Problems to work on:
A. List every author or author group named in the text on reliability-centered maintenance, each with its reference number.
B. Extend the text on reliability-centered maintenance, shown below, by writing what follows its final sentence. Do not draw on the data that comes after it.

Text:
======
2.3. Reliability-centered maintenance
Reliability-centered maintenance (RCM) is a process that ensures equipment or systems operate under optimal conditions. In simpler terms, RCM is a systematic method that aims to maintain the Reliability Index at the desired level by equationing an optimal maintenance strategy while minimizing production costs. 31 The objective of Reliability-Centered Maintenance is to establish effective maintenance and repair programs. This involves optimizing equipment performance, preventing premature breakdowns, and minimizing the impact of any breakdowns that do occur. 35
The optimal level of production and efficiency in production systems prone to failure can be determined by considering the combination of maintenance and repair policy and inventory control. 38 Production planning and machine reliability are key factors in the flexibility of production systems, leading to reduced production costs and increased efficiency. 39 The increasing importance of maintenance and repairs has resulted in the development and implementation of optimal strategies to improve machinery reliability, minimize breakdowns, and reduce repair costs. 32 One approach is to implement a policy that includes preventive repairs when a piece of equipment reaches a predetermined level of failure rate or reliability, as well as corrective repairs when failures occur. This policy ensures that the system’s reliability remains at the desired level. 33 Choosing the right maintenance strategy is a crucial decision-making process in the industry. Reliability-centered maintenance (RCM) is an advanced strategy that incorporates the benefits of traditional approaches. RCM selects the most suitable maintenance strategy for all equipment in the factory machinery process based on reliable parameters. It requires the collection and analysis of device failure data. 40 By analyzing risks and identifying the causes of system failure, maintenance and repair activities can be implemented to enhance efficiency and performance.
In studies exploring maintenance and production planning for manufacturing systems prone to failure, significant research has been conducted. Kenné and Nkeungoue 41 investigated simultaneous control of production rate, corrective and preventive maintenance, and repairs to minimize production costs, reduce maintenance and repair inventory, and address scrap shortages. Their approach focused on modeling the relationship between production unit age and failure rates, illustrating findings through numerical examples. Dehayem et al. 42 explored strategies for managing production, repair/replacement, and preventive maintenance in systems handling perishable items. Their goal was to optimize decision-making processes by minimizing costs associated with repair/replacement, preventive maintenance, maintenance, and inventory shortages over extended planning horizons. Their study underscored the sudden nature of production unit breakdowns and proposed solutions using the semi-Markov decision-making process and dynamic planning methods, showing substantial cost reductions and extended equipment lifespan.
Selvik and Aven 43 introduced Reliability-Centered Maintenance and repairs (RCM) as a method focusing on reliability and failure consequence management. They expanded on this with risk and reliability-centered maintenance (RRCM), integrating risk considerations alongside reliability to address uncertainties and potential events. Case studies from the offshore oil and gas industry were used to illustrate their approach. Yssaad and Abene 44 optimized Reliability-Centered Maintenance in power distribution systems, criticizing limitations in using FMEA analysis for repair optimization and proposing a comprehensive reliability study (RAMS) as an alternative, highlighting overlooked evaluation criteria in electrical systems.
======
Available data:
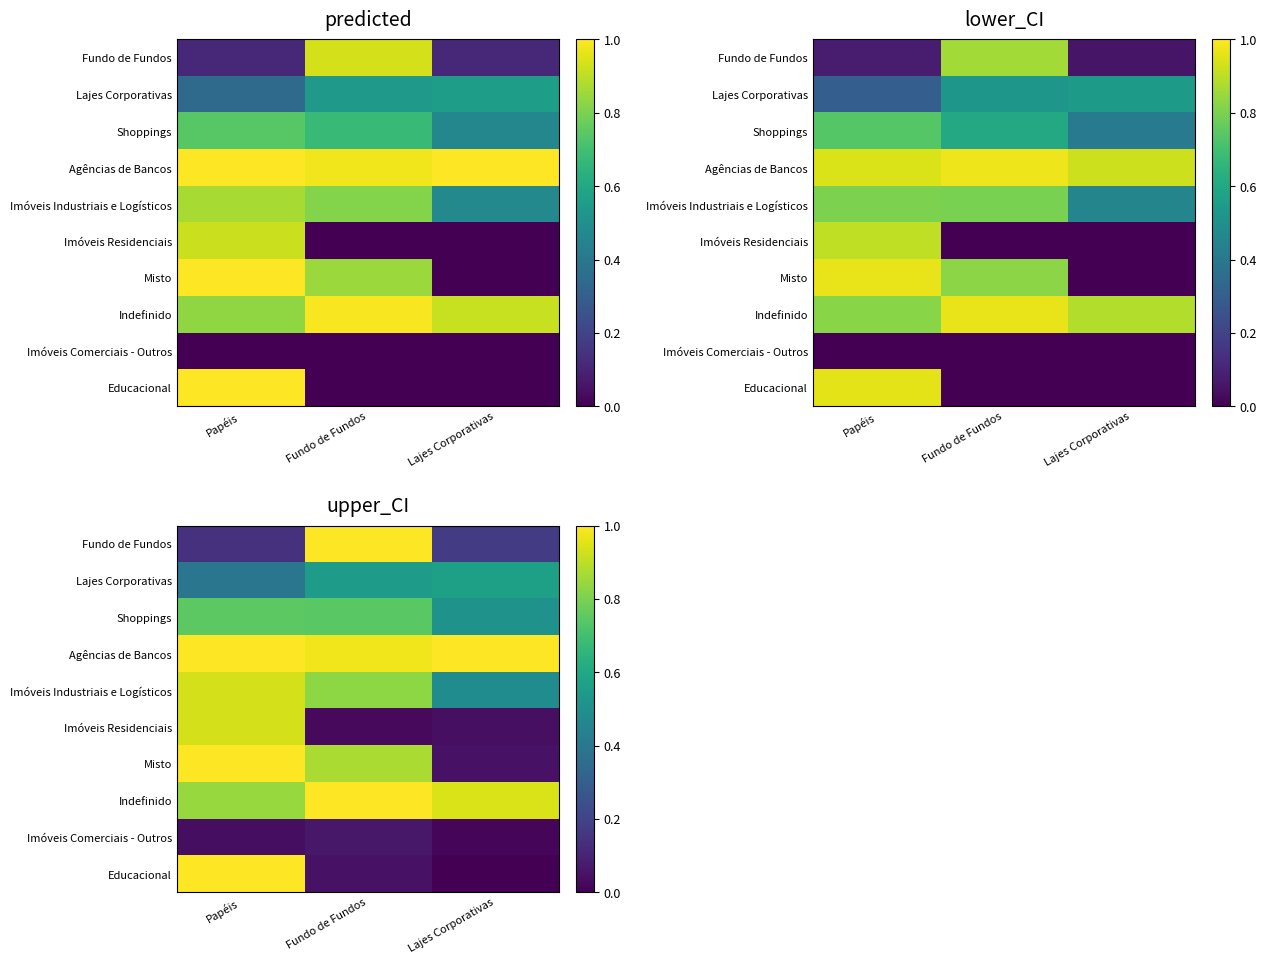

Is the value of Educacional at Lajes Corporativas greater than the value of Imóveis Comerciais - Outros at Lajes Corporativas?

No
======
Results:
A.
- Kenné and Nkeungoue (41)
- Dehayem et al. (42)
- Selvik and Aven (43)
- Yssaad and Abene (44)

B.
Vishnu and Regikumar 40 proposed a reliability-focused maintenance strategy for factory production processes, emphasizing its role in enhancing availability, product quality, safety, and operational efficiency. They utilized hierarchical analysis processes (AHP) to tailor maintenance strategies, validating their approach through maintenance history data from a titanium dioxide production plant, justifying the adoption of reliability-centered maintenance (RCM) despite current maintenance challenges. Aghezzaf et al. 45 addressed optimization challenges in production planning and preventive maintenance for systems vulnerable to network failures, employing nonlinear composite integer programming to manage unpredictable system states and restore production units to optimal functioning through preventive maintenance.
Rokhforoz and Fink 46 focused on dynamic maintenance, repair, and production scheduling in manufacturing systems with multiple production units and varying capacities. They proposed dynamic maintenance schedules to mitigate challenges posed by fluctuating unit failure levels and optimize system performance and cost efficiency. Hajej et al. 47 investigated preventive maintenance control and production planning in non-definitive production systems, applying a random analytical model to minimize costs in single-product production units through periodic inspections and repair operations. Zhang et al. 48 developed an optimization model for preventive maintenance in multi-product repairable systems, aiming to determine performance thresholds and implement maintenance and repair strategies at the component level to enhance system reliability and performance.
The importance of Reliability-Centered Maintenance (RCM) compared to other maintenance strategies previously explored in the literature can be outlined as follows.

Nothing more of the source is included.